Why Every Sales Leader Should Spend Time in Operations
As a sales leader, it’s easy to get caught up in quotas, pipelines, and deals. Your day is measured by wins and misses, forecasts and revenue.
But the truth? Some of the most important lessons about leading a sales team don’t come from closing deals—they come from spending time in Sales Operations.
Here’s why.
You Can’t Fix What You Don’t Understand
It’s tempting to make decisions based on dashboards or high-level metrics. But without seeing the operational side, you only see the surface.
When I spent time in Ops, I noticed:
Deals stuck in a stage no one really monitors
Misaligned territories causing friction
Reporting inconsistencies that led to over-optimistic forecasts
Understanding the mechanics behind the numbers gives leaders the insight to make smarter, more strategic decisions.
Process Is the Invisible Multiplier
Great reps can close deals despite messy processes—but great teams scale because of them.
In Ops, I saw how structured processes:
Reduced friction for reps
Standardized forecasting and reporting
Improved ramp time for new hires
Processes don’t restrict performance—they multiply it. Leaders who understand this can implement change that truly scales.
Data Isn’t Just Numbers, It’s Insight
Spending time in Ops gives a firsthand view of how messy data affects the business.
Dirty data doesn’t just break reports—it leads to bad decisions. Experiencing CRM maintenance, dashboards, and pipeline hygiene taught me to:
Question assumptions
Validate reports before acting
Coach reps with a fact-based perspective
Sales leaders with operational insight make decisions that stick.
Incentives and Systems Shape Behavior
Sales leaders often rely on motivation and coaching—but the real drivers are operational: comp plans, SPIFFs, and quotas.
Seeing Ops in action highlighted how even small misalignments could change behavior:
Incentives reward the wrong activity → pipeline gaps
Poorly defined stages → reps optimize for speed, not quality
When leaders understand how the system shapes behavior, they can align strategy, compensation, and execution.
Empathy Grows From Seeing the Whole System
Spending time in Ops builds empathy.
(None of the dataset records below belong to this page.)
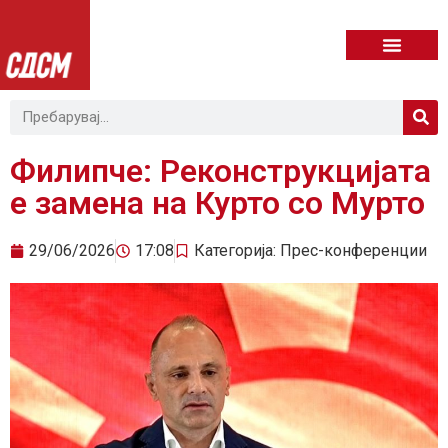
Филипче: Реконструкцијата
е замена на Курто со Мурто
29/06/2026
17:08
Категорија:
Прес-конференции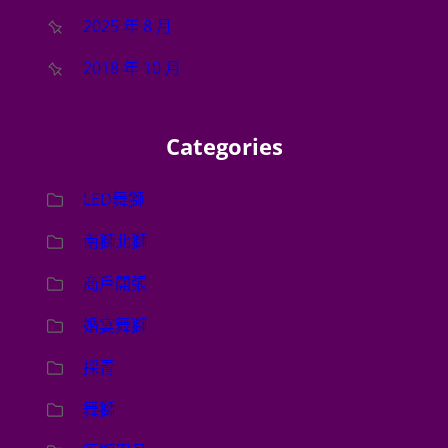
2025 年 8 月
2018 年 10 月
Categories
LED舞獅
南獅北獅
商戶開張
婚宴舞獅
採青
舞獅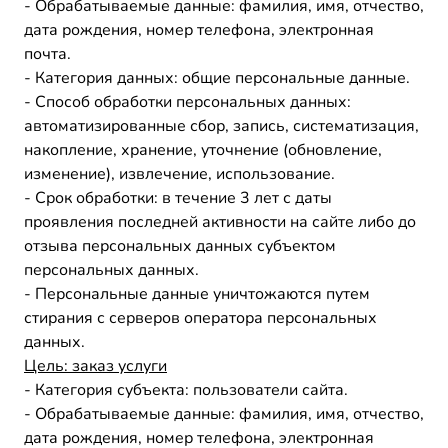
- Обрабатываемые данные: фамилия, имя, отчество,
дата рождения, номер телефона, электронная
почта.
- Категория данных: общие персональные данные.
- Способ обработки персональных данных:
автоматизированные сбор, запись, систематизация,
накопление, хранение, уточнение (обновление,
изменение), извлечение, использование.
- Срок обработки: в течение 3 лет с даты
проявления последней активности на сайте либо до
отзыва персональных данных субъектом
персональных данных.
- Персональные данные уничтожаются путем
стирания с серверов оператора персональных
данных.
Цель:
заказ услуги
- Категория субъекта: пользователи сайта.
- Обрабатываемые данные: фамилия, имя, отчество,
дата рождения, номер телефона, электронная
Leaders start to understand:
How small operational inefficiencies impact reps’ day-to-day
The ripple effects of decisions across teams
What it really takes to execute strategy at scale
This perspective improves coaching, communication, and trust within the team.
Leaders Who Know Ops Lead Better
The most effective sales leaders don’t just chase deals—they understand the system that makes deals happen.
Shadowing Sales Ops, rotating through operational tasks, or reviewing reports hands-on gives leaders insight, credibility, and influence.
In the end, leadership isn’t just about hitting numbers—it’s about designing a team and a system that can consistently hit them.